Re-conocerse

Las cosas no valen sino lo que se las hace valer. Molière Muchas personas tienen hambre de reconocimiento, y muy pocas razonan la forma de alimentarse con los reconocimientos correctos y verdaderamente ...

Las cosas no valen

                sino lo que se las hace valer.

                Molière

Muchas personas tienen hambre de reconocimiento, y muy pocas razonan la forma de alimentarse con los reconocimientos correctos y verdaderamente necesarios.

Personas hambrientas, que perseveran motivados solamente por ese reconocimiento específico que difícilmente llega y que obligatoriamente termina por inmovilizarlos en su proceso personal. Personas hambrientas que padecen profundamente al no ser reconocidas después de haber puesto todo de sí mismas en lograr cualquier deber, proyecto o propósito.
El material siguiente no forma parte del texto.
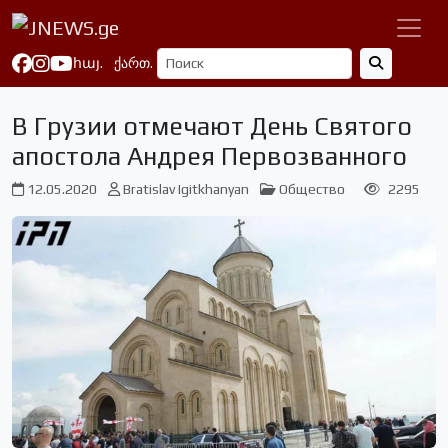
հայ.
ქართ.
В Грузии отмечают День Святого
апостола Андрея Первозванного
12.05.2020
Bratislav Igitkhanyan
Общество
2295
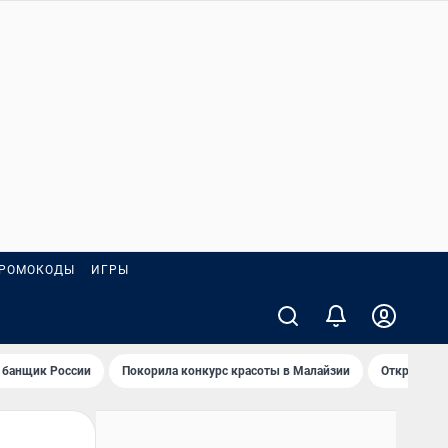
РОМОКОДЫ
ИГРЫ
 банщик России
Покорила конкурс красоты в Малайзии
Открыл нов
Personas hambrientas que terminan por creer que han dado demasiado, que no correspondía tanto esfuerzo, tanta entrega, personas que se sienten víctimas incluso después de haberse desafiado y vencido a sí mismas…. en esa búsqueda desesperada.

Y el problema como siempre expongo, no está en el otro, en aquel de quien se espera el reconocimiento, sino en uno mismo al no haberse planteado las metas, los objetivos, los retos, los desafíos y los éxitos correctamente. El problema está en pretender alimentarse de reconocimientos ajenos, el problema está en querer que otros reconozcan lo que ellos mismos no son capaces de valorar y reconocerse.
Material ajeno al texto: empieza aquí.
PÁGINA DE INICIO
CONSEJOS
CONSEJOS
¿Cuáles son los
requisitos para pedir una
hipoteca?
Buscan demasiado el reconocimiento ajeno y poco… muy poco el reconocimiento propio. Es ilógico depender tanto de los demás a nivel tan personal, por eso me resulta increíble que las motivaciones tengan que someterse al arbitrio de un externo… de un ajeno… del otro.

Sostengo una vez más, que nada tiene valor en sí mismo, el valor de cada cosa se lo da uno, uno mismo se educa en la perfección o en el fracaso, en la brillantez o en la medianería, uno mismo se inyecta la pasión y el desafío… o la apatía y el conformismo… uno mismo puede esperar que otros le reconozcan… o aprende a reconocerse a sí mismo, en sus aciertos y en sus errores.

Es de gravedad considerar que el valor personal se tase según otros lo valoren… es de gravedad esperar un reconocimiento ajeno como pauta para empoderarse y seguir adelante con ahínco. Es de gravedad que a los juicios ajenos se les otorgue el poder de sentenciar los propios esfuerzos realizados… es de gravedad pensar, creer y sentir que uno es el resultado de lo que otros ponderen según su personalísima visión y parámetros.

Siempre será preferible valorarse primero a uno mismo y reconocerse como el mejor, el mejor de lo que se pueda y quiera llegar a ser, simplemente, porque sólo uno mismo está al tanto del esfuerzo realizado, las renuncias exigidas, las pasiones implicadas, los miedos superados y también sólo uno mismo es el poseedor de ese éxito, de ese aprendizaje, de esa experiencia y con eso… debería de ser suficiente.

Hay que aprender a alimentarse de los reconocimientos verdaderamente necesarios. Los reconocimientos de otros, por mucho que se crea merecerlos no le competen y no son necesarios y, mucho menos, indispensables. Los reconocimientos habrán de nacer de uno mismo, y junto con los reconocimientos vendrá la motivación y viceversa; porque únicamente uno mismo debe de ser su propia competencia, su propio reto, su propia superación. Si usted mismo reconoce su valor, nada ni nadie podrá detenerlo, ningún comentario podrá afectar su desempeño ni su esfuerzo, y sobre todo, nadie tendrá la capacidad de minar sus sueños.

Es sencillo… uno sabe lo que vale una vez que reflexiona sobre quién era, quién deseaba ser y quién es hoy, uno hace conciencia de su potencial con base al logro de sus deseos, los propios… no los de nadie más… uno mismo vale por lo que se hace valer para sí mismo y para la vida de los demás. Por eso hoy le invito a reconocer su valor como persona única e irrepetible, a respetarse, automotivarse y autorreconocerse como el mejor todos los días… porque, finalmente, usted es la única persona que le acompañará por el resto de su vida.

¡Felices reconocimientos, felices motivaciones!